Mihika Rao's one less road to fame

This sixth grader from india bagged a lead role in an Australian film that won top honours.

Mihika Rao, a 12-year-old Bengalurean youngster, based out of Sydney, has enough reason to beam with pride. An actor in the making, this sixth grader with Indian roots believes she was meant for the screens — after bagging one of the main roles in a forthcoming Australian feature film, One Less God, the almost-famous child artiste is garnering attention. The movie won the top two awards, Industry Choice Award’and Feature Grand Jury Awards at its world premiere at the Chinese Theatre, Hollywood. The commercial flick, which is yet to release, received acclaim during its world premiere on June 8 at the Dances With Films Festival, Los Angeles.

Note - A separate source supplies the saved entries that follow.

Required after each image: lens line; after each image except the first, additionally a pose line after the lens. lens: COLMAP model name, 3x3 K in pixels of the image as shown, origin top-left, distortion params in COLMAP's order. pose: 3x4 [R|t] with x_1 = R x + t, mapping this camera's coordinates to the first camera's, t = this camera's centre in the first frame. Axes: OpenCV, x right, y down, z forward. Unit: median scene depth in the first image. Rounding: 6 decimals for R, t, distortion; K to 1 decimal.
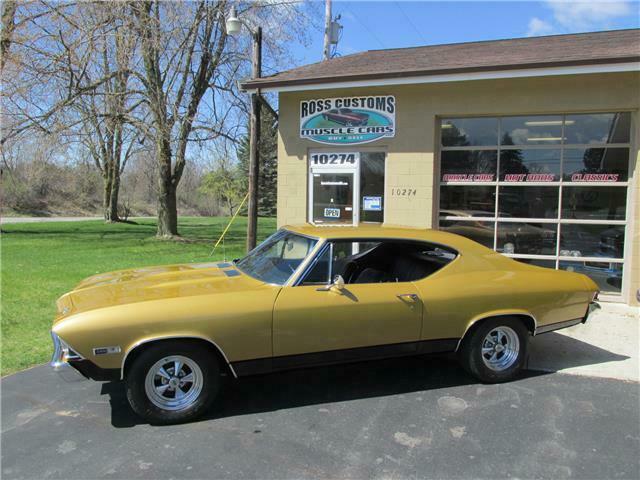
lens RADIAL K [[531.6, 0, 320.4], [0, 531.6, 239.4], [0, 0, 1]] dist [-0.027248, -0.004761]
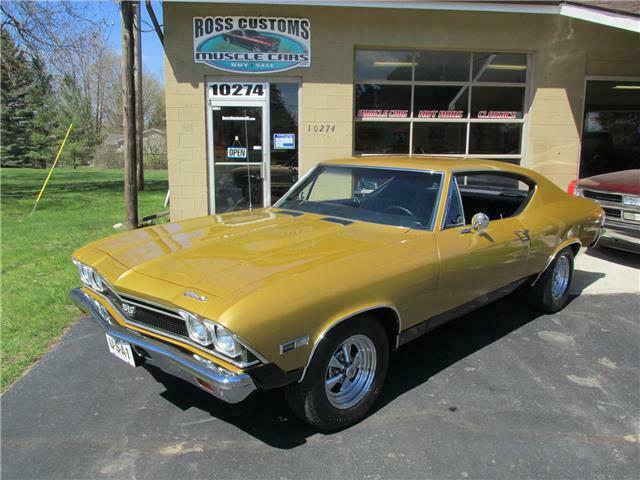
lens RADIAL K [[531.6, 0, 320.1], [0, 531.6, 241.4], [0, 0, 1]] dist [-0.027248, -0.004761]
pose [[0.896941, -0.086161, 0.433674, -0.262833], [0.040878, 0.992788, 0.112698, 0.002262], [-0.440257, -0.083355, 0.893994, 0.157821]]
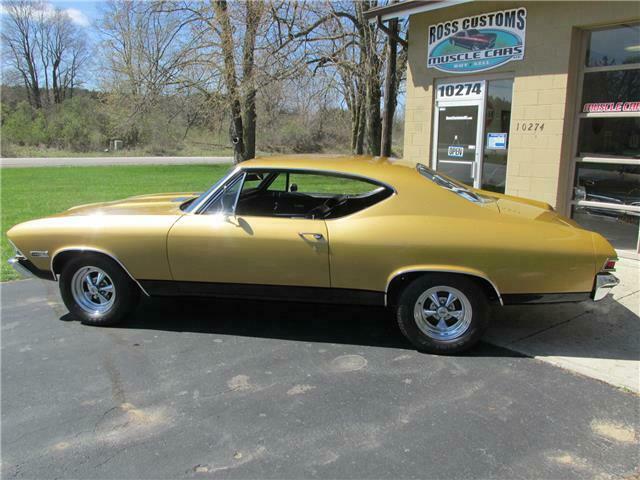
lens RADIAL K [[531.6, 0, 321.9], [0, 531.6, 237.8], [0, 0, 1]] dist [-0.027248, -0.004761]
pose [[0.867455, 0.091013, -0.489121, 0.294008], [-0.042242, 0.993048, 0.109866, 0.006004], [0.495720, -0.074643, 0.865269, 0.114325]]
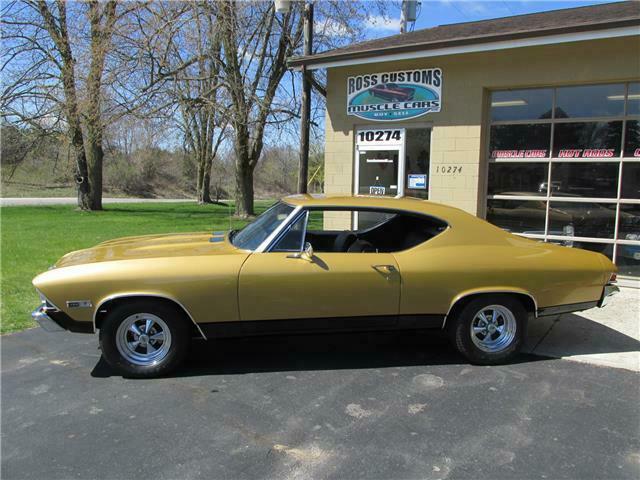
lens RADIAL K [[531.6, 0, 321.3], [0, 531.6, 236.3], [0, 0, 1]] dist [-0.027248, -0.004761]
pose [[0.982797, 0.025141, -0.182971, 0.108879], [-0.021382, 0.999518, 0.022489, 0.015257], [0.183448, -0.018190, 0.982861, 0.015544]]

“I have done no course in acting. My parents had no idea I could act. Even I had no idea that I could act. Lliam Worthington, the director and his team made me feel so comfortable that I did not find it hard to act. I just had to follow what was instructed. I would love to become an actor, but, my grandfather who is a neurologist in Bengaluru introduced me to the human brain and now I am thinking either an actor or a neurologist,” shares Mihika, a student of Drummoyne Public School, Australia. One Less God, which is slated to hit the floors by month-end, is already garnering the right attention. The selection, too, came as a wonderful stroke of luck, she believes. “I was featured in catalogues and a few TV commercials, before I got to go for the movie audition. I had no idea how to impress the crew or the judges, but, I got selected out of 60 kids who auditioned and was very happy. The ones who came were quite smart and equally passionate so it came as a pleasant surprise to bag the role.” Prior to making in
roads into mainstream cinema, Mihika had prestigious billboard and biscuit commercials to her credit. Mihika has also been awarded the ‘Young Talent Award – Award for Excellence’ on the occasion of Children’s Day celebrated in India by the ‘Sydney Kannada Sangha’ (an organisation formed by the people of the State of Karnataka, India, who are living in Sydney) 2014.

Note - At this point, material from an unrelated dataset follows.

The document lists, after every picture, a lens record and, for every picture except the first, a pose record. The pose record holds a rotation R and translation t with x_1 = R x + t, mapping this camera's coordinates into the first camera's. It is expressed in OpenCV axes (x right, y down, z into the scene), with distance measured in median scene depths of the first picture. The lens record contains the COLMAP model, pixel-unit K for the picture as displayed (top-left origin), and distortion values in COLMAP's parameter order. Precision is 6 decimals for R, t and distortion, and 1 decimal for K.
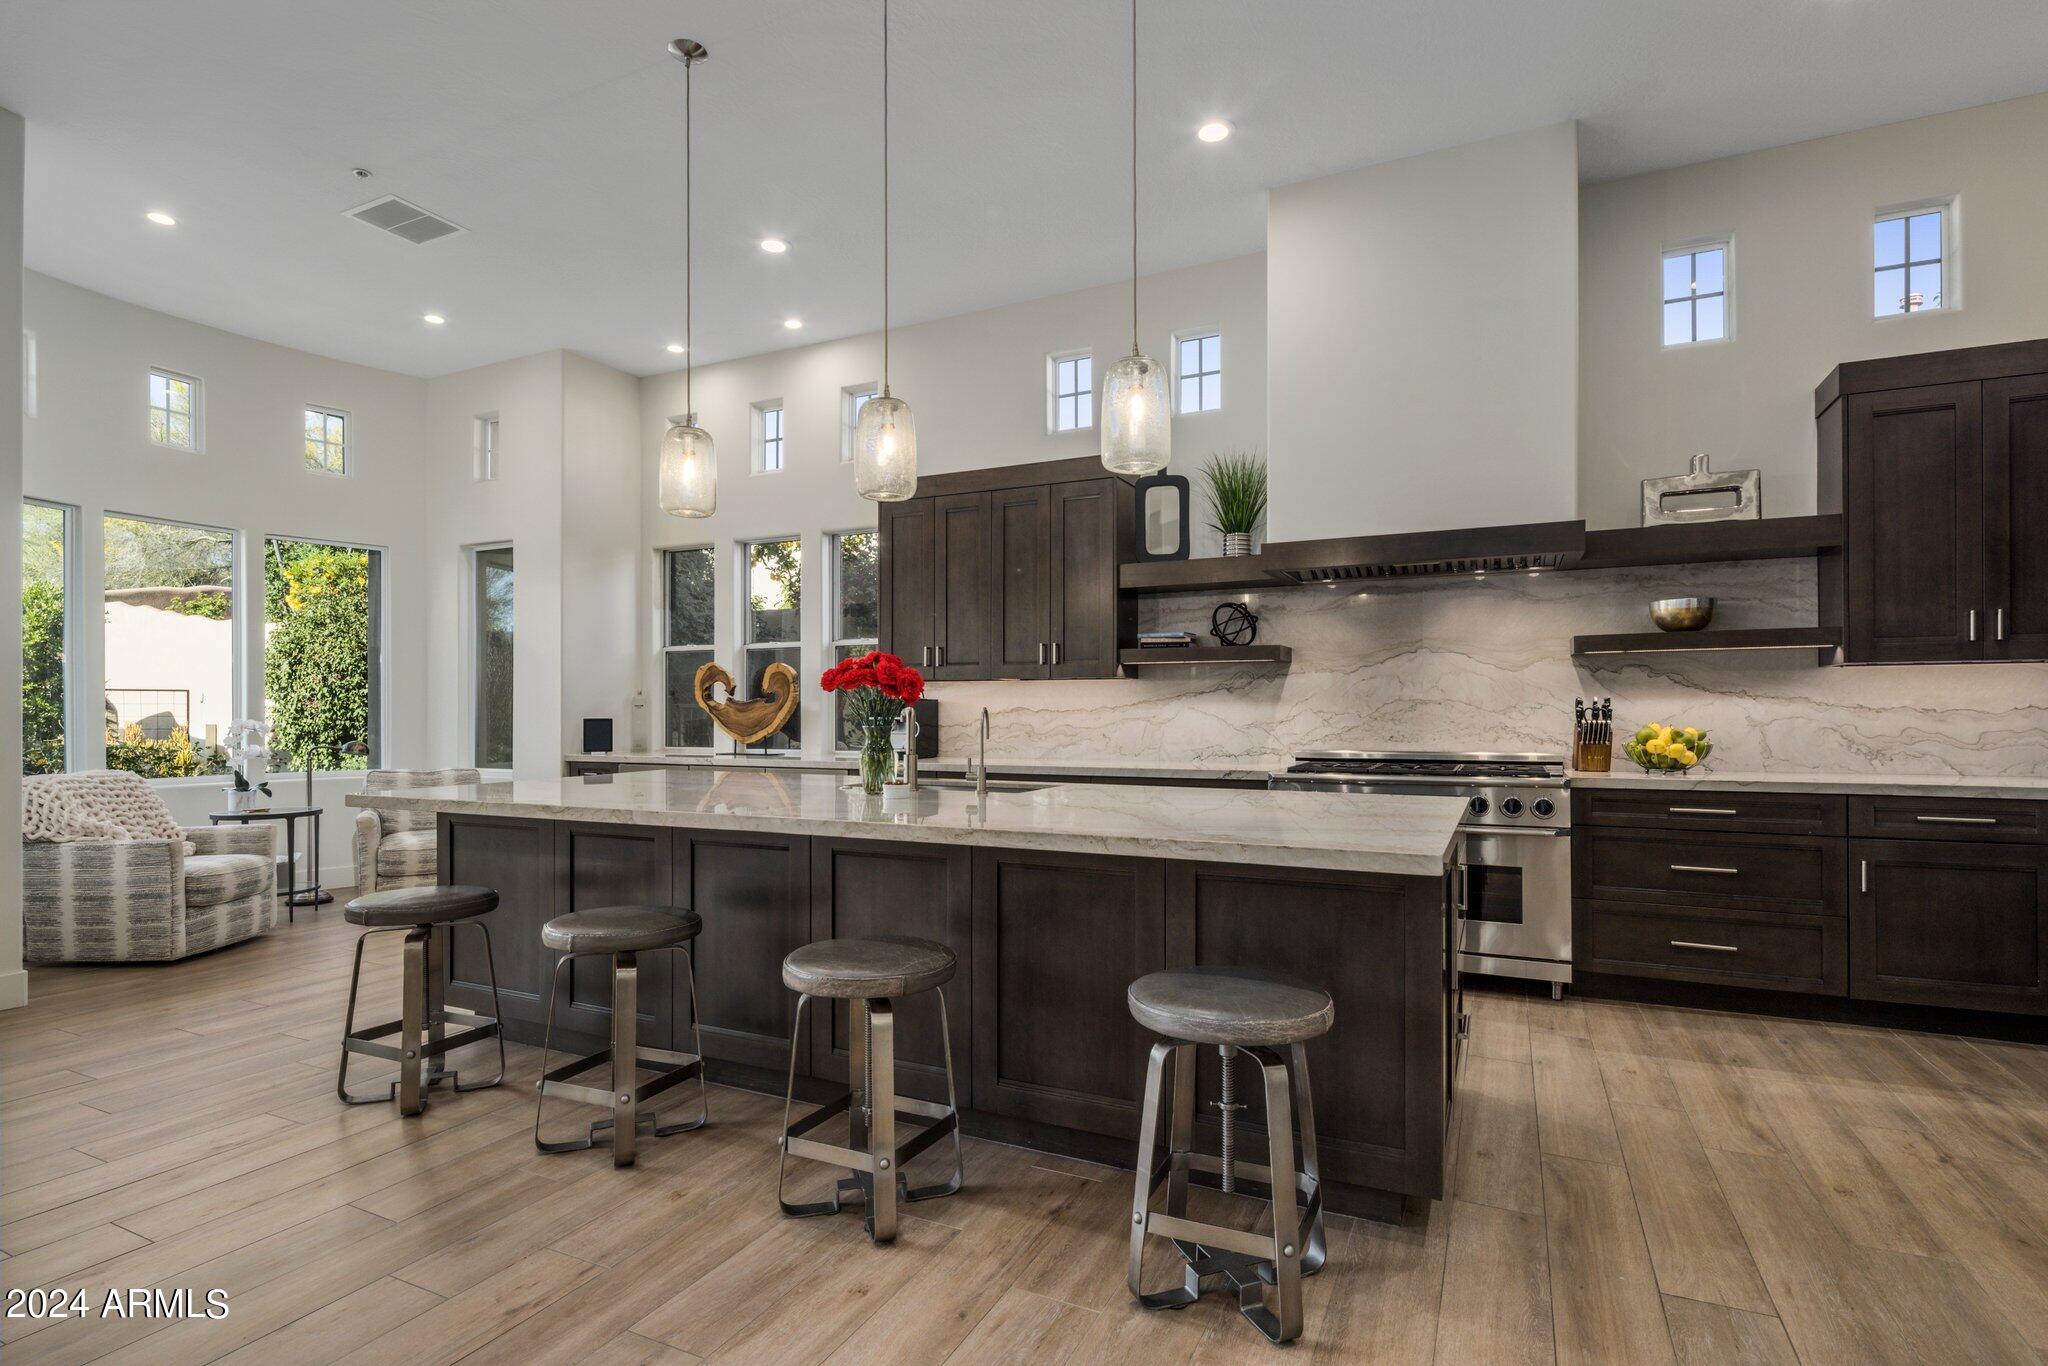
lens RADIAL K [[996.2, 0, 1027.9], [0, 996.2, 703.1], [0, 0, 1]] dist [-0.001657, -0.002922]
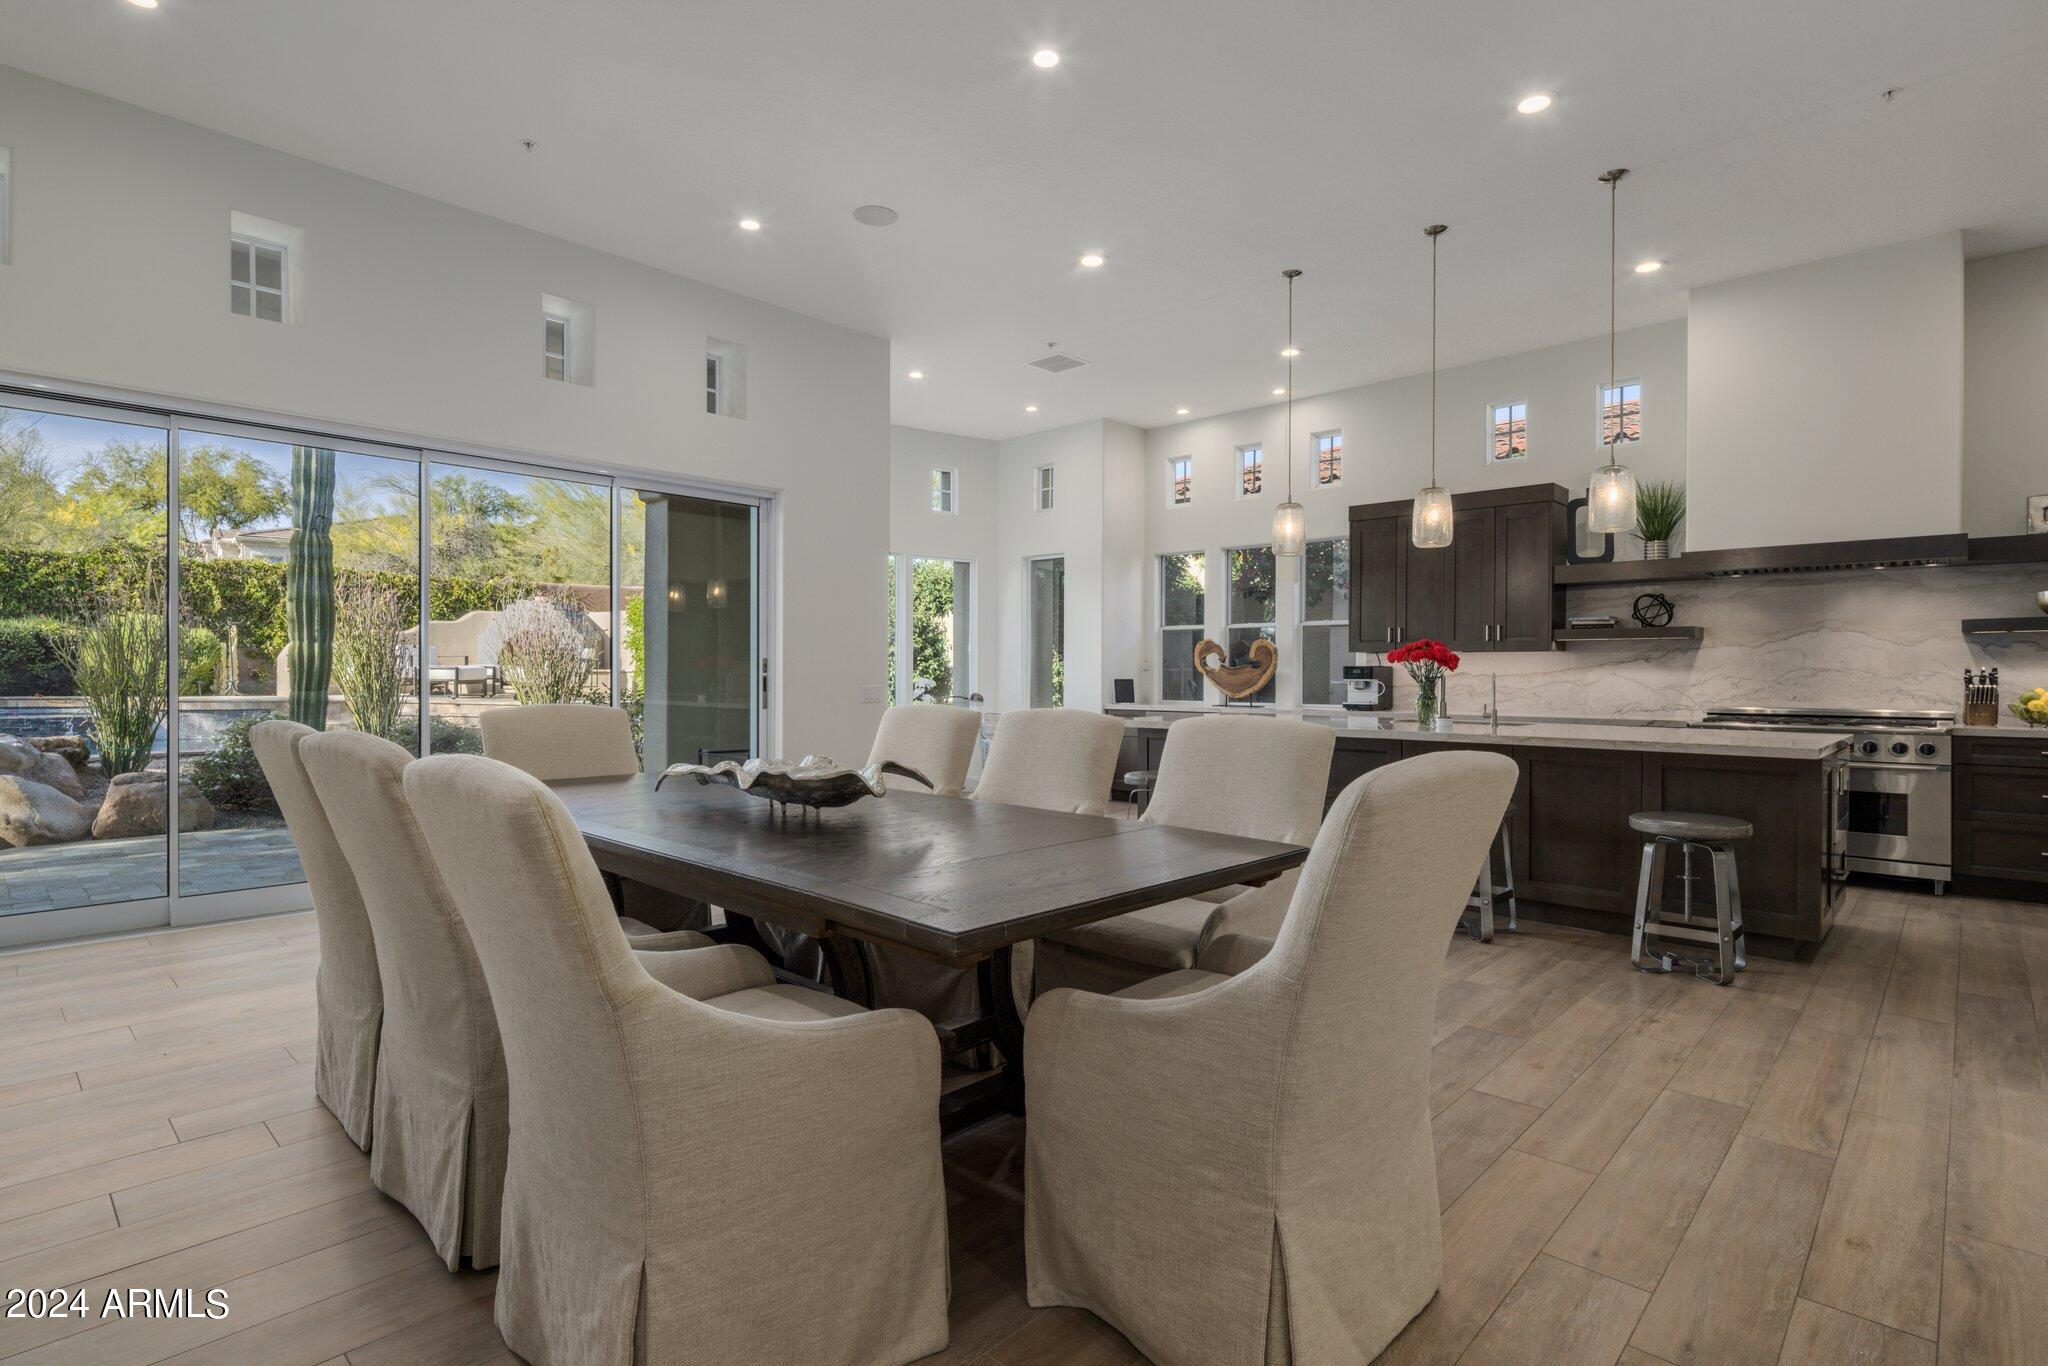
lens RADIAL K [[996.2, 0, 1024.5], [0, 996.2, 672.8], [0, 0, 1]] dist [-0.001657, -0.002922]
pose [[0.950999, 0.004929, -0.309156, -0.184041], [-0.003068, 0.999974, 0.006505, -0.002818], [0.309180, -0.005238, 0.950989, -0.529374]]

Like most kids her age, Mihika is no different and loves to indulge in some creative downtime in the midst of school and work, too. Speaking about how she balances it as a child, she says, “My mum has always tried to arrange auditions after school so that I don’t miss out on school much. For the movie shoot, most of the shoot was done on weekends, but, there were some shoots that had to be done during the week. I was eight-years-old and in Grade 3 then. My teacher was very supportive and he encouraged me to not miss the opportunity. I think it’s very important for teachers and family to support children to pursue extracurricular activities. I love reading books and swimming. We also donate money and toys for kids with cancer in Australia,” says the little miss.

Uncertain, optimistic and energetic about the times ahead, Mihika concludes by stating, “The movie hasn’t been released yet and we are hoping it will be received well. I feel I am capable of doing things I had no idea I could!”